Am I correct in saying that MZMcBride is the only person in this
thread in favour of the idea of getting rid of HTML cleanup?
I think it depends
what you mean by "HTML cleanup." Are you referring only
to "fixing" mismatched HTML elements or are you also referring to
reimplementing all of the other behavior that Tidy brings in?
Bartosz wrote:
We really do need this feature. Not anything else
that Tidy does, most
of its behavior is actually damaging, but we need to match the open and
close tags to prevent the interface from getting jumbled.
My reading of this
thread is that this is the consensus view.

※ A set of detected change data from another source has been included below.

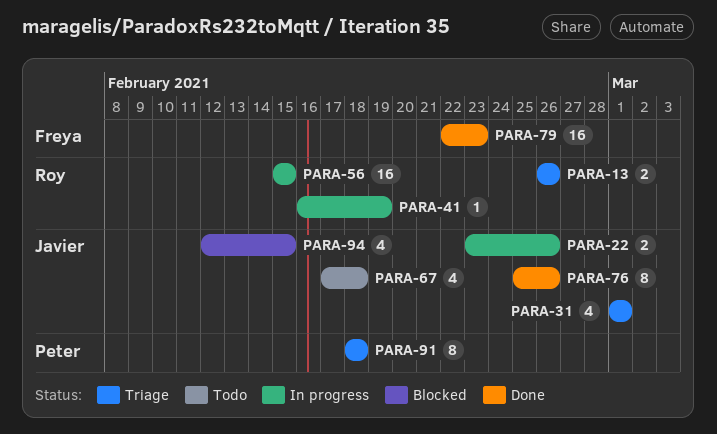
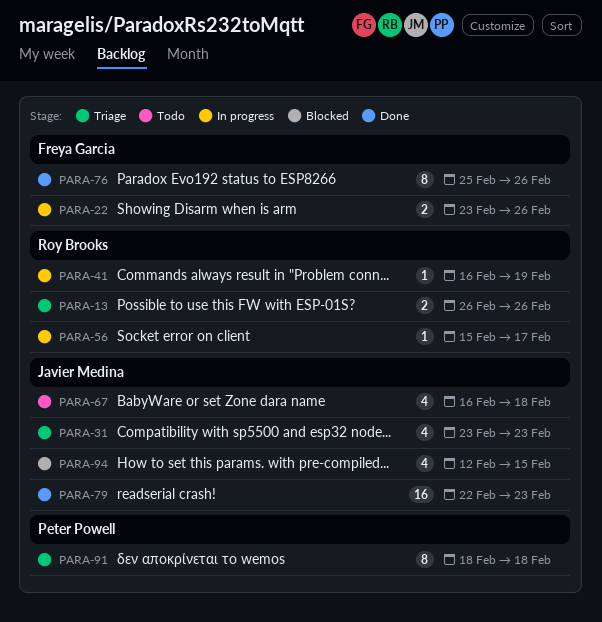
PARA-22, owner: Javier Medina -> Freya Garcia
PARA-31, start: Mar 1 -> Feb 23
PARA-31, due: Mar 1 -> Feb 23
PARA-56, estimate: 16 -> 1
PARA-56, due: Feb 15 -> Feb 17
PARA-67, start: Feb 17 -> Feb 16
PARA-76, owner: Javier Medina -> Freya Garcia
PARA-79, owner: Freya Garcia -> Javier Medina

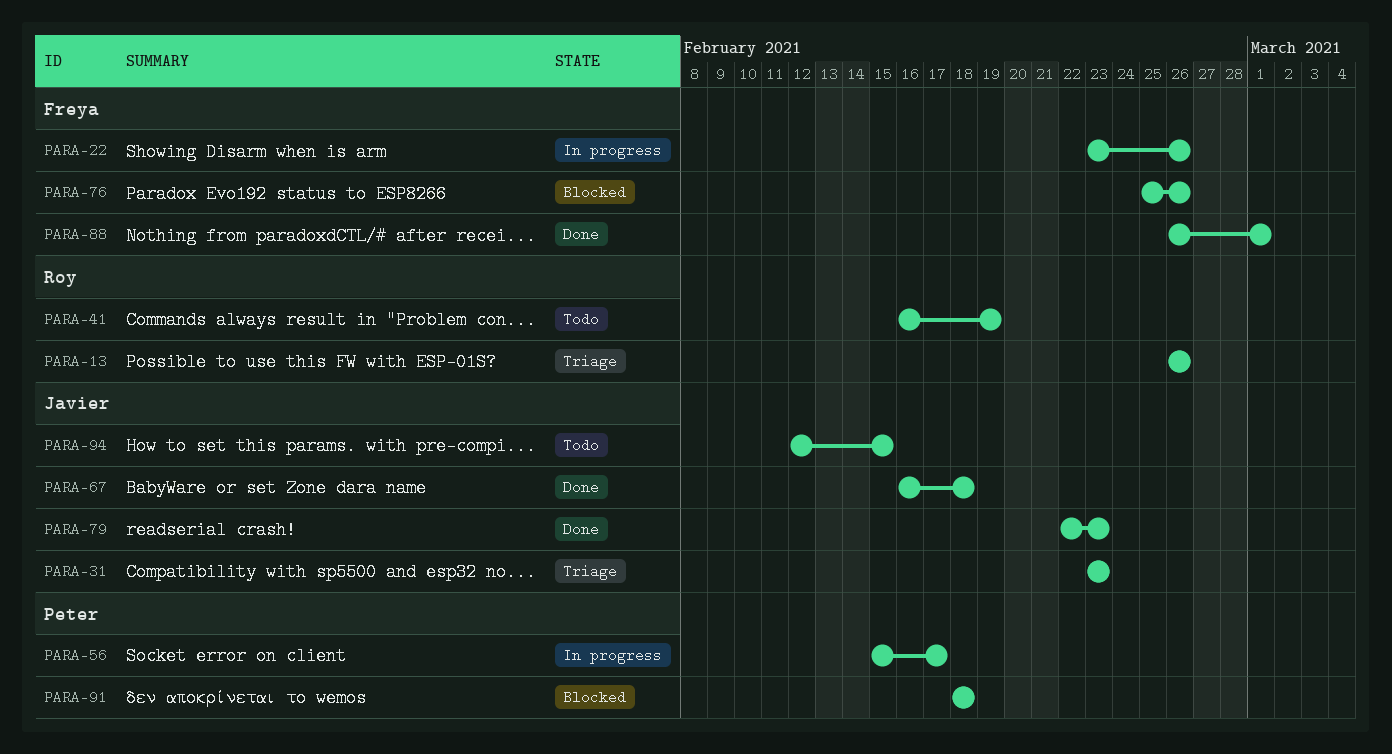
PARA-41, status: In progress -> Todo
PARA-56, owner: Roy Brooks -> Peter Powell
PARA-67, status: Todo -> Done
PARA-76, status: Done -> Blocked
PARA-88: none -> present
PARA-91, status: Triage -> Blocked
PARA-94, status: Blocked -> Todo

The problem,
as I see it, is that Tidy has been deployed long enough that some users
are also relying on all of its other bad behaviors. It seems to me that a
replacement for Tidy either has to reimplement all of its unwanted
behaviors to avoid breakage with current wikitext or it has to break an
unknown amount of current wikitext.
In response to both these queries, see this
snippet from my earlier post
on this thread (
https://lists.wikimedia.org/pipermail/wikitech-l/2015-August/082806.html )
"Even replacing it with a HTML5 parser (as per the current
plan) is not entirely straightforward simply because of all the other
unrelated-to-html5-semantics behavior. Part of the task of replacing
Tidy is to figure out all the ways those pages might break and the best
way to handle that breakage."
Also see
https://phabricator.wikimedia.org/T89331#1499979 about how we
might go about evaluating this.
So, we aren't saying we'll implement those Tidy behaviors here. Part of
the solution might very well be to break some of that Tidy behavior and
have the pages be fixed up (bots, manually, however). In any case, the
first step is to understand those impacts.
Subbu.